Is she getting what she deserves? Leaving alone the argument of coercion, she's having her memories completely erased every day. Could you still say that the Victoria presented to us in the film is the same person that committed the crime in the first place?

Anonymous said...

As I first I was reading what you had to say about the punishment of Victoria I thought we were going to totally disagree. After, I kept reading I realized we very much agreed. Her punishment is not fair or just. You said she is getting what she deserves and I might have to agree with you there. I think they are punishing a different person than who committed the crime. So is it really what she deserves?

Anonymous said...

I agree that the punishment would have been just if they did not tamper with her memory.
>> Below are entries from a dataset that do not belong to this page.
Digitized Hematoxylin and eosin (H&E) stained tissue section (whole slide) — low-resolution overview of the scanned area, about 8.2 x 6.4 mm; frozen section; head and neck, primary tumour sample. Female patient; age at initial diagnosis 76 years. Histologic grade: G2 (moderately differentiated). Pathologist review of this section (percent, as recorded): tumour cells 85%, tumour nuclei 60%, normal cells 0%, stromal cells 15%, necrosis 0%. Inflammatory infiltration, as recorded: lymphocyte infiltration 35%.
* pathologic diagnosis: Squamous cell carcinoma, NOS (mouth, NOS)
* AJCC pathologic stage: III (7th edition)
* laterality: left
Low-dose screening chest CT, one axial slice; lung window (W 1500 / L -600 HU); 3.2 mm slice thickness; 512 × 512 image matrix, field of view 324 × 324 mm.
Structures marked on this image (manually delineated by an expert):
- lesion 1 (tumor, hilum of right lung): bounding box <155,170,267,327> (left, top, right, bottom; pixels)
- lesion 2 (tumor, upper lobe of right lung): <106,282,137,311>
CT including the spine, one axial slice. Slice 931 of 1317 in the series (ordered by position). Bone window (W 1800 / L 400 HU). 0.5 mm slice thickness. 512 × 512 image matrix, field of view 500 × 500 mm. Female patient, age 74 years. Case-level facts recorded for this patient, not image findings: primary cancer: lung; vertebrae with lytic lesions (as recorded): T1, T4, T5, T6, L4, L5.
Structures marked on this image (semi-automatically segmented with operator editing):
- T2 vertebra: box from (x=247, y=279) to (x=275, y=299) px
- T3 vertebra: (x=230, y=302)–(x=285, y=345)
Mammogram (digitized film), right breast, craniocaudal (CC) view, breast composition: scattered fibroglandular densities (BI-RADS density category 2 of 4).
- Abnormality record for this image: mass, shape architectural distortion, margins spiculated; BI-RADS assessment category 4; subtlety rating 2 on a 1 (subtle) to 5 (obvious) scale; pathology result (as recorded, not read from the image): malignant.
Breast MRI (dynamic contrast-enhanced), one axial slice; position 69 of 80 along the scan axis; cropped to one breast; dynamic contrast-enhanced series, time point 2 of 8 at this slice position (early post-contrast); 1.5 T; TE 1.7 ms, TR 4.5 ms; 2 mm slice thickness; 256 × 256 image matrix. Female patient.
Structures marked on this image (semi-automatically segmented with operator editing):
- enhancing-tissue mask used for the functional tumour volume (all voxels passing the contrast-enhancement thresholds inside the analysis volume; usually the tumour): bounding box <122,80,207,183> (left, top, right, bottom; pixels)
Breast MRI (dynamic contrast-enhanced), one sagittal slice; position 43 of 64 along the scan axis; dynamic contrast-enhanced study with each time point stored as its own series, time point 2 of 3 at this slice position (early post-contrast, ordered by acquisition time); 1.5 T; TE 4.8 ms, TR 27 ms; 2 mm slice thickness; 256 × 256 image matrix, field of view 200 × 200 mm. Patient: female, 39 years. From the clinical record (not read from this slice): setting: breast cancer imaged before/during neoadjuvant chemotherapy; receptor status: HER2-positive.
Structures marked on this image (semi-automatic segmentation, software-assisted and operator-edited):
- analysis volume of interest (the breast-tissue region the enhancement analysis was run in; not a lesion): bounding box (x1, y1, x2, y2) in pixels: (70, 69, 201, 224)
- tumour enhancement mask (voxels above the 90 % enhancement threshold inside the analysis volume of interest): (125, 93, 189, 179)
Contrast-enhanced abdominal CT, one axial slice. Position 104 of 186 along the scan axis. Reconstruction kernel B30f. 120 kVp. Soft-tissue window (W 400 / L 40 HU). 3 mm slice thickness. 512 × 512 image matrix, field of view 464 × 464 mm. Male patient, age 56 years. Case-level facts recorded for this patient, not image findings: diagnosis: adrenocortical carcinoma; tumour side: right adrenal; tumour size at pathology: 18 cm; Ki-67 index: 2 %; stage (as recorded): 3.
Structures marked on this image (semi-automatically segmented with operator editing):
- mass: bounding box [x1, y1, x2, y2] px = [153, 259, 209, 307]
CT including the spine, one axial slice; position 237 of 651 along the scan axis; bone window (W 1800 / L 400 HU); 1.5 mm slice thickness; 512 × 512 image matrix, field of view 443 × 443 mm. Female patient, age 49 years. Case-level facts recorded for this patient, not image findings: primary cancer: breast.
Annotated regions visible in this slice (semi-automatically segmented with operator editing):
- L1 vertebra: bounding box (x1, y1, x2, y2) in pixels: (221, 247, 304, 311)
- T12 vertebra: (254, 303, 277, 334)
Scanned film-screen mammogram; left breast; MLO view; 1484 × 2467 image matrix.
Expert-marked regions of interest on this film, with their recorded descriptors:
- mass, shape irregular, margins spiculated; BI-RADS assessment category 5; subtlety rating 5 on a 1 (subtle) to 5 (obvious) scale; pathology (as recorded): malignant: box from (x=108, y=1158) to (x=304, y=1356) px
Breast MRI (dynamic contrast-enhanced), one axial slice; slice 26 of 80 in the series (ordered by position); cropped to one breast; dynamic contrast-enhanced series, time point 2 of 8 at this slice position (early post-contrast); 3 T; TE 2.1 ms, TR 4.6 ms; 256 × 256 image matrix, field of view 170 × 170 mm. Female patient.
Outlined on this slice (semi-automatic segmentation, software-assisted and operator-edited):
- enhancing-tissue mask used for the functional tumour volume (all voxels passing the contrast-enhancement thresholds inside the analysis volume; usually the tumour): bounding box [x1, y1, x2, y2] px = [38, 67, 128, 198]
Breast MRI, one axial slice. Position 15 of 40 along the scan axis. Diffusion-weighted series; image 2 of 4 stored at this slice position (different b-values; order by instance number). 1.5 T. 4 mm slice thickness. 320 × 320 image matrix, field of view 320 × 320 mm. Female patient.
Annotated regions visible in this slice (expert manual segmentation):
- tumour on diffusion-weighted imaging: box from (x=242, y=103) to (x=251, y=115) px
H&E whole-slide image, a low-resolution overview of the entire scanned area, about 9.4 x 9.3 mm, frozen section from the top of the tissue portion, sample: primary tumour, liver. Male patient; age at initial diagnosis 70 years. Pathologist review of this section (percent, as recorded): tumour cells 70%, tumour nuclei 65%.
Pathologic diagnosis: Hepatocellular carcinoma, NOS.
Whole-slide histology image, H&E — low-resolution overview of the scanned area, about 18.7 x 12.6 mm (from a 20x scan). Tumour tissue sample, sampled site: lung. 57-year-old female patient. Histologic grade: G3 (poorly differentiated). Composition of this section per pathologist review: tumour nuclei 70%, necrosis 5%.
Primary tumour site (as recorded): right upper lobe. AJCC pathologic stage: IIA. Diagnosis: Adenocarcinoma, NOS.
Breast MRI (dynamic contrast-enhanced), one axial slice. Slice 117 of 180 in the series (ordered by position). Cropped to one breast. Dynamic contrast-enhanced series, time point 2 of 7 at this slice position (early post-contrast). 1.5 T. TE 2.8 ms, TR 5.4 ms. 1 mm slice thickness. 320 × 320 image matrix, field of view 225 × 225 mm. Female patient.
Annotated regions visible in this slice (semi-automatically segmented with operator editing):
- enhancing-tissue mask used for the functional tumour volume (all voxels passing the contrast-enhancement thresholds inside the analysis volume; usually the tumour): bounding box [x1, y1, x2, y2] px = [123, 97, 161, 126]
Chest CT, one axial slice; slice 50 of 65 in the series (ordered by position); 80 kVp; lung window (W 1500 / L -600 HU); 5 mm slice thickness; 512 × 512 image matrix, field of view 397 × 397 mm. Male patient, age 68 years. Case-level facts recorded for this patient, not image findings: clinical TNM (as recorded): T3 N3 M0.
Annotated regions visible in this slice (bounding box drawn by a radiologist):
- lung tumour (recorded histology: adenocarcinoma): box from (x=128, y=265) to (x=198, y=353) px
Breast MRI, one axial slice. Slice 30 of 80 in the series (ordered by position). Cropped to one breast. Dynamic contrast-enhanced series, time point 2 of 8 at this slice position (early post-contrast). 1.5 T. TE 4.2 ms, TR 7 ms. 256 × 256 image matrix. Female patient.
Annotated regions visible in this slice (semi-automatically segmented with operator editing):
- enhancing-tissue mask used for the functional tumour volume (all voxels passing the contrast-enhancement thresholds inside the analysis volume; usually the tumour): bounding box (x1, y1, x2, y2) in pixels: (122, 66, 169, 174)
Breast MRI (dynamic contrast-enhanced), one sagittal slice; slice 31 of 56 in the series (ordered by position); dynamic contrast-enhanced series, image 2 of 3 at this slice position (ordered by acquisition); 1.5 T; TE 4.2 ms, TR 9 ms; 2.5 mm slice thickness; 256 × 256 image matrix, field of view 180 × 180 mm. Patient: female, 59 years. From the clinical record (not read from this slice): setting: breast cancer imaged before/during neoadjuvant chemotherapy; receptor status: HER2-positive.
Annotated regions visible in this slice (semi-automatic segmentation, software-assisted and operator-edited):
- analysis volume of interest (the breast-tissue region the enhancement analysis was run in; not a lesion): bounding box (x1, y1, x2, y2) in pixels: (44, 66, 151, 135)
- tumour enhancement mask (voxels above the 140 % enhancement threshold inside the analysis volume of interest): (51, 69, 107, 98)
The prosecutors basically violated her and intefered with her humanity.

Anonymous said...

There is a deeper complexity to the justification of her punishment, but I agree that it was aimless in regards to her correction. Perhaps the public was unaware of the immense pain caused to her within the house as the scene was reset. It could be a lesson in our partial views of the administration of justice. We tend to only see justice in the courtroom, but following we become unaware of the lack of correction administered among convicts.

Anonymous said...

indeed, the punishment was no longer relative to teaching any lesson to her, and instead became a symbol of what happens when you commit a crime of this magnitude. In that, it also became a system of entertainment for others to participate in, further straying from a productive purpose.